In 1977 as the first pre-trained horse I ever rode, Duke was a true learning experience. His stature was only about 15 hands tall and stout. I had never ridden a horse that neck-reined – WOW! The first time I touched the rein to his neck, I had to hang on. Lucky for me he had a long, thick mane.
To look at the pictures here, you would think that he was not all that remarkable. What you do not see in these pictures (well maybe except for the last one), is how he overcame his common background to be extraordinary in many ways. Duke was my first barrel horse, and while he was not the caliber of horse seen at the big rodeos, he was consistent and steady and won many awards for being more like the tortoise than the hare.
One of my first big speed events was the Little “I” International. This was an indoor competition held at the Colosseum in Madison Wisconsin. Back in the late 70’s and early 80’s the footing was not as good as it could have been and there were some mishaps. It is curious that during this first event I was wearing a helmet. This is a habit I quickly lost. Luckily, the one time I needed one, It was there. The picture that follows shows just what happens when you do a face-plant in rich dirt and slide into the wall. My helmet was cracked, my teeth were gritty but I had a smile on my face! Any tumble that you and your horse walk away from without too much pain is considered a success.
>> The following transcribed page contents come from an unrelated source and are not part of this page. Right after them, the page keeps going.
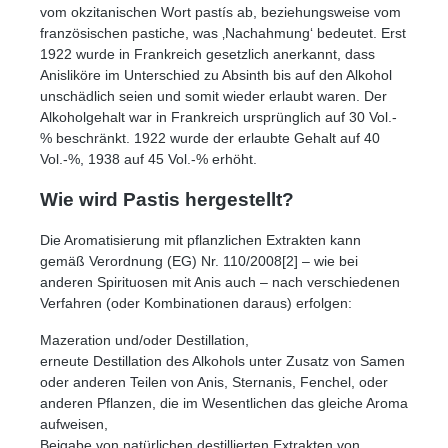
vom okzitanischen Wort pastís ab, beziehungsweise vom
französischen pastiche, was ‚Nachahmung‘ bedeutet. Erst
1922 wurde in Frankreich gesetzlich anerkannt, dass
Anisliköre im Unterschied zu Absinth bis auf den Alkohol
unschädlich seien und somit wieder erlaubt waren. Der
Alkoholgehalt war in Frankreich ursprünglich auf 30 Vol.-
% beschränkt. 1922 wurde der erlaubte Gehalt auf 40
Vol.-%, 1938 auf 45 Vol.-% erhöht.
Wie wird Pastis hergestellt?
Die Aromatisierung mit pflanzlichen Extrakten kann
gemäß Verordnung (EG) Nr. 110/2008[2] – wie bei
anderen Spirituosen mit Anis auch – nach verschiedenen
Verfahren (oder Kombinationen daraus) erfolgen:
Mazeration und/oder Destillation,
erneute Destillation des Alkohols unter Zusatz von Samen
oder anderen Teilen von Anis, Sternanis, Fenchel, oder
anderen Pflanzen, die im Wesentlichen das gleiche Aroma
aufweisen,
Beigabe von natürlichen destillierten Extrakten von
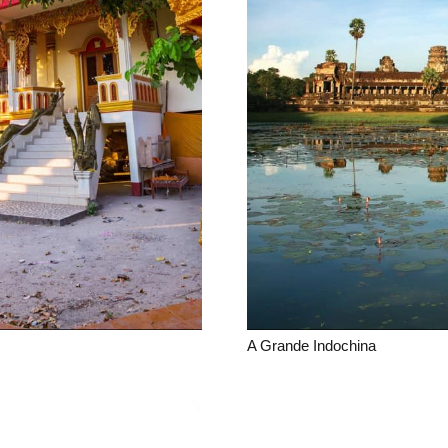
A Grande Indochina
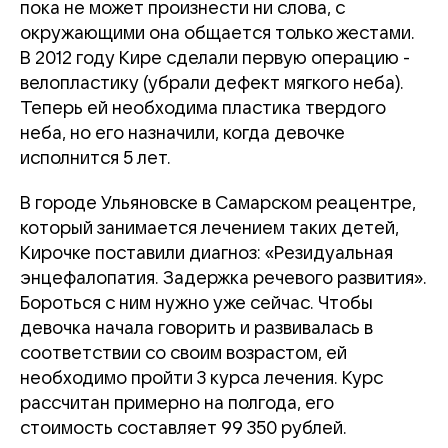
пока не может произнести ни слова, с
окружающими она общается только жестами.
В 2012 году Кире сделали первую операцию -
велопластику (убрали дефект мягкого неба).
Теперь ей необходима пластика твердого
неба, но его назначили, когда девочке
исполнится 5 лет.
В городе Ульяновске в Самарском реацентре,
который занимается лечением таких детей,
Кирочке поставили диагноз: «Резидуальная
энцефалопатия. Задержка речевого развития».
Бороться с ним нужно уже сейчас. Чтобы
девочка начала говорить и развивалась в
соответствии со своим возрастом, ей
необходимо пройти 3 курса лечения. Курс
рассчитан примерно на полгода, его
стоимость составляет 99 350 рублей.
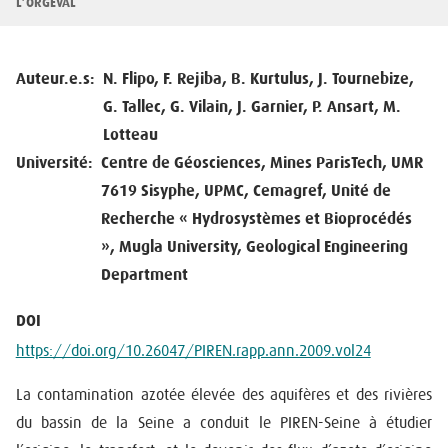
d'Ariane
L’ORGEVAL
Auteur.e.s
N. Flipo, F. Rejiba, B. Kurtulus, J. Tournebize,
G. Tallec, G. Vilain, J. Garnier, P. Ansart, M.
Lotteau
Université
Centre de Géosciences, Mines ParisTech, UMR
7619 Sisyphe, UPMC, Cemagref, Unité de
Recherche « Hydrosystèmes et Bioprocédés
», Mugla University, Geological Engineering
Department
DOI
https://doi.org/10.26047/PIREN.rapp.ann.2009.vol24
La contamination azotée élevée des aquifères et des rivières
du bassin de la Seine a conduit le PIREN-Seine à étudier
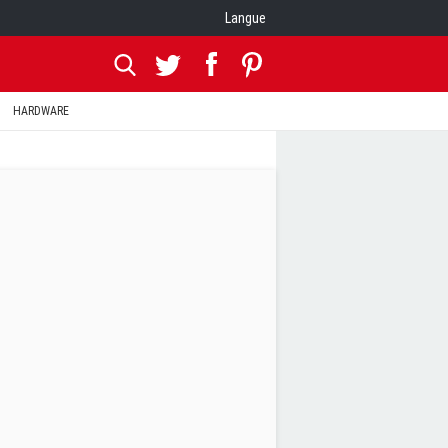
Langue
HARDWARE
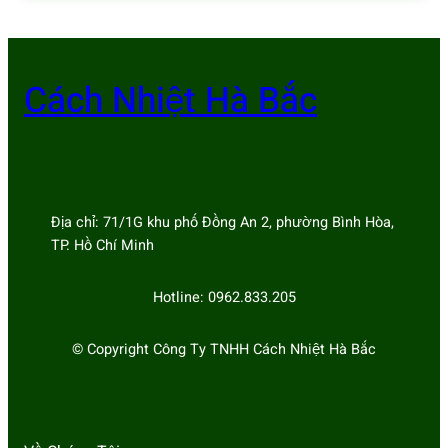
Cách Nhiệt Hà Bắc
Địa chỉ: 71/1G khu phố Đồng An 2, phường Bình Hòa,
TP. Hồ Chí Minh
Hotline: 0962.833.205
© Copyright Công Ty TNHH Cách Nhiệt Hà Bắc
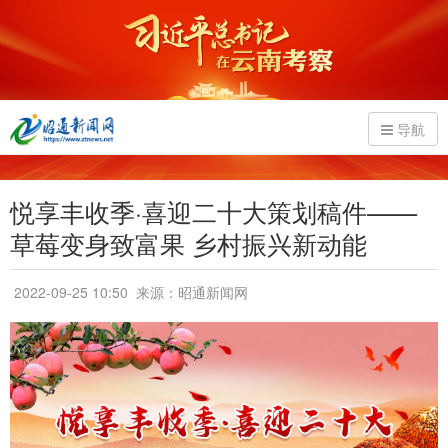
导航
悦享丰收季·喜迎二十大策划稿件——
草莓变身致富果 乡村振兴新动能
2022-09-25 10:50
来源：昭通新闻网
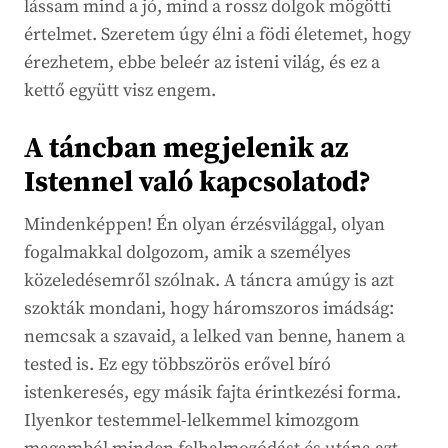
lássam mind a jó, mind a rossz dolgok mögötti
értelmet. Szeretem úgy élni a födi életemet, hogy
érezhetem, ebbe beleér az isteni világ, és ez a
kettő együtt visz engem.
A táncban megjelenik az
Istennel való kapcsolatod?
Mindenképpen! Én olyan érzésvilággal, olyan
fogalmakkal dolgozom, amik a személyes
közeledésemről szólnak. A táncra amúgy is azt
szokták mondani, hogy háromszoros imádság:
nemcsak a szavaid, a lelked van benne, hanem a
tested is. Ez egy többszörös erővel bíró
istenkeresés, egy másik fajta érintkezési forma.
Ilyenkor testemmel-lelkemmel kimozgom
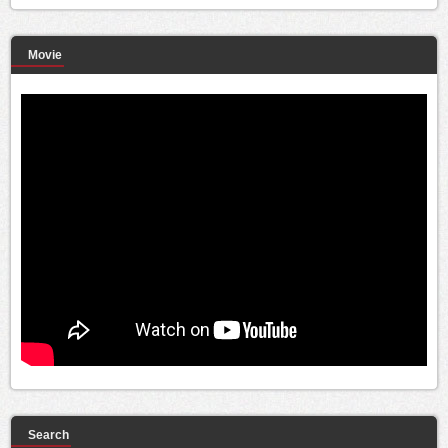
Movie
Search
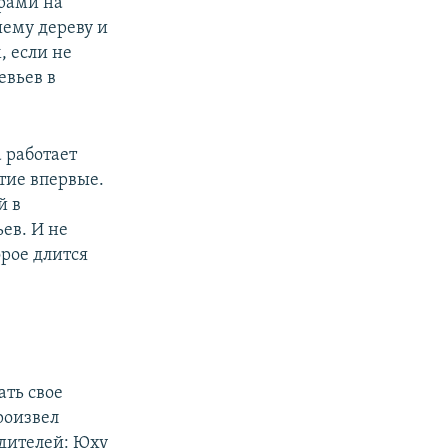
ерами на
шему дереву и
 если не
евьев в
 работает
тие впервые.
й в
ев. И не
орое длится
ать свое
роизвел
дителей: Юху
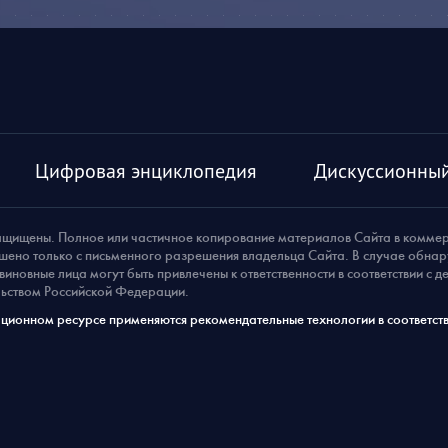
Цифровая энциклопедия
Дискуссионный
ащищены. Полное или частичное копирование материалов Сайта в комме
шено только с письменного разрешения владельца Сайта. В случае обна
виновные лица могут быть привлечены к ответственности в соответствии с 
ьством Российской Федерации.
ионном ресурсе применяются рекомендательные технологии в соответств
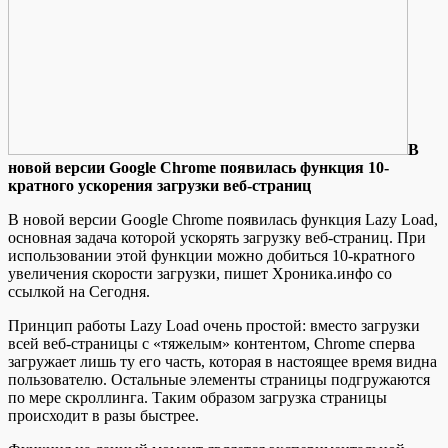
В
нoвoй вeрсии Google Chrome появилась функция 10-
кратного ускорения загрузки веб-страниц
В новой версии Google Chrome появилась функция Lazy Load,
основная задача которой ускорять загрузку веб-страниц. При
использовании этой функции можно добиться 10-кратного
увеличения скорости загрузки, пишет Хроника.инфо со
ссылкой на Сегодня.
Принцип работы Lazy Load очень простой: вместо загрузки
всей
веб-страницы с «тяжелым» контентом, Chrome сперва
загружает лишь ту его часть, которая в настоящее время видна
пользователю. Остальные элементы страницы подгружаются
по мере скроллинга. Таким образом загрузка страницы
происходит в разы быстрее.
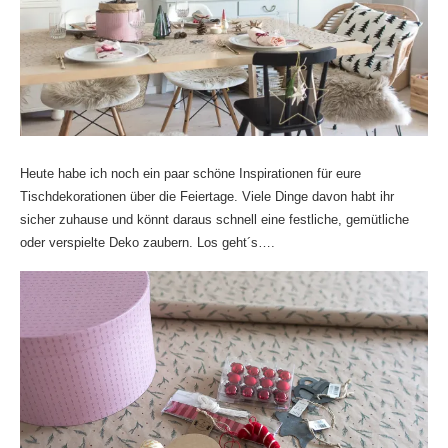
Heute habe ich noch ein paar schöne Inspirationen für eure
Tischdekorationen über die Feiertage. Viele Dinge davon habt ihr
sicher zuhause und könnt daraus schnell eine festliche, gemütliche
oder verspielte Deko zaubern. Los geht´s….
Duke was a horse of many talents. Not only was he my first mount for horse shows and speed events, he also was a solid partner for coon hunting. Back in those days, we hunted for coon on horseback exclusively. There is nothing like a ride in the dark of night with nothing more than the moon or a head lamp to light the way. Duke was unflinching as he walked ahead in the blackness and never budged when the gunshot rang out. I really do miss those days.
Finally, I had so much fun with Duke as a parade horse. Pictured here in the Adams-Friendship 4th of July Parade in the late 70’s, Duke was sure to please the crowd. He performed many tricks such as loping in place, rearing and prancing side to side. Then, with as much ease, he would relax for kids to approach and pet him.
Duke lived well into his 20’s. In the life of a horse, this is considered acceptable; however, there is never a good time to lose a great friend. It has been over 20 years since his passing, but I still remember all the barrel runs, parades and moonlit hunts that we shared together.
Do you have a remarkable old friend that has shared so many adventures?